On Oct 30, 2003, at 10:29 AM, Scott Emberley wrote:
Could you add the following files to the source tree.
Some issues:
1) It doesn't appear to be using "g_ntohl()", "g_ntohs()", any of the
"pntoh" or "pletoh" macros, or any other canonical-to-host-byte-order
conversion functions or macros - I suspect the fields in the file and
packet headers are in some standard byte order (given that it's an
application for x86-based PC's, that's *probably* little-endian byte
order), and that has to be converted to the byte order of the machine
running Ethereal, which isn't necessarily little-endian:
% uname -srp
Darwin 7.0.0 powerpc
2) It's using "guint64", which is supported by most of the platforms
on which Ethereal runs, but not all of them - unless we decide to stop
supporting those platforms (one I know of is some old form of SINIX),
we'd need to handle that in some other way, e.g. using floating point.
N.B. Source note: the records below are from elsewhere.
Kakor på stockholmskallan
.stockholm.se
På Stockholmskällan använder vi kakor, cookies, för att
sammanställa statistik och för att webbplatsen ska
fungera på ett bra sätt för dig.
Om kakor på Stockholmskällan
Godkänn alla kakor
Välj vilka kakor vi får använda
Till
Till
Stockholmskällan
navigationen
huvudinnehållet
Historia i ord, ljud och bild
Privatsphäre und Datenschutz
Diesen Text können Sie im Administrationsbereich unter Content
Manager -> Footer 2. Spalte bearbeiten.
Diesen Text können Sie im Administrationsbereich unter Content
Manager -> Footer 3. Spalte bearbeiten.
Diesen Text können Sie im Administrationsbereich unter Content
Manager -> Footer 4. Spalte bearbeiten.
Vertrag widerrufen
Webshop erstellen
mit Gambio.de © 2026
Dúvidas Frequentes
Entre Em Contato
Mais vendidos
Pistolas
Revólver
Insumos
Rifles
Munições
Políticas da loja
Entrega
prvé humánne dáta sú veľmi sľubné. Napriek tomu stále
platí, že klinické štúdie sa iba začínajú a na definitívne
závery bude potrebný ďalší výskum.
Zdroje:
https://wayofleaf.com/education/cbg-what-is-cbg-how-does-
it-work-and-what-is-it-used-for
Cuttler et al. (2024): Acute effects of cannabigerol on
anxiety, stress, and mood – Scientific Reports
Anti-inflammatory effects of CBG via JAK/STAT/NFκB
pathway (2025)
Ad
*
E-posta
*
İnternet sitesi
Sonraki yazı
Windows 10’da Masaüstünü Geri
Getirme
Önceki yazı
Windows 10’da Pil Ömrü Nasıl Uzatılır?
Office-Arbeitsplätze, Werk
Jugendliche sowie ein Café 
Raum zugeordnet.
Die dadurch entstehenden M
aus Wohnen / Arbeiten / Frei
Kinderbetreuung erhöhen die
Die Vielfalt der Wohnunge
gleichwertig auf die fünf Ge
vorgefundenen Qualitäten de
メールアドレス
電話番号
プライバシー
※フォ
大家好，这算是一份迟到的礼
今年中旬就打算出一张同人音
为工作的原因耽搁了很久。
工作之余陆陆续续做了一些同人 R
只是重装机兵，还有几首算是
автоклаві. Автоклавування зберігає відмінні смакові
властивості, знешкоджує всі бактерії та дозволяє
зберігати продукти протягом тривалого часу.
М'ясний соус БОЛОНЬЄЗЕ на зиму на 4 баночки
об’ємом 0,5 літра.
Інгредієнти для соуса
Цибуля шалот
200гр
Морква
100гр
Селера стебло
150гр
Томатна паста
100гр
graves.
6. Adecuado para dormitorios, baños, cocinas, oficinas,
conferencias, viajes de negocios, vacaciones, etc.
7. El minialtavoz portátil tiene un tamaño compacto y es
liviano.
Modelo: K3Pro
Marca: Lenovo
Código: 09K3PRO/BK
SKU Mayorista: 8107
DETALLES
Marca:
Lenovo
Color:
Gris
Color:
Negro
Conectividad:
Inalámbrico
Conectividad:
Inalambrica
3) It has C++-style comments in C code; some C compilers don't accept
that.
4) In the current CVS version of Ethereal, for WTAP_ENCAP_ETHERNET the
pseudo-header's "eth.fcs_len" value has to be filled in with:
0, if the packet data doesn't contain the FCS for the Ethernet frame
(or, rather, wouldn't have even if the entire packet had been captured
- snapshot-length trimming doesn't count);
4, if it does contain the FCS (in which case phdr.len should include
the FCS);
-1, if it might or might not contain the FCS (Ethereal does a
heuristic to try to guess; this is required for some capture formats
such as libpcap format).
One question:
It says in "observer_read()" that it "neglect[s] frame marker" when it
subtracts 4 from packet_header.network_size and assigns the result to
wth->phdr.len - what's the frame marker? If it's an FCS, such as the
CRC-32 at the end of an Ethernet packet, it shouldn't be removed.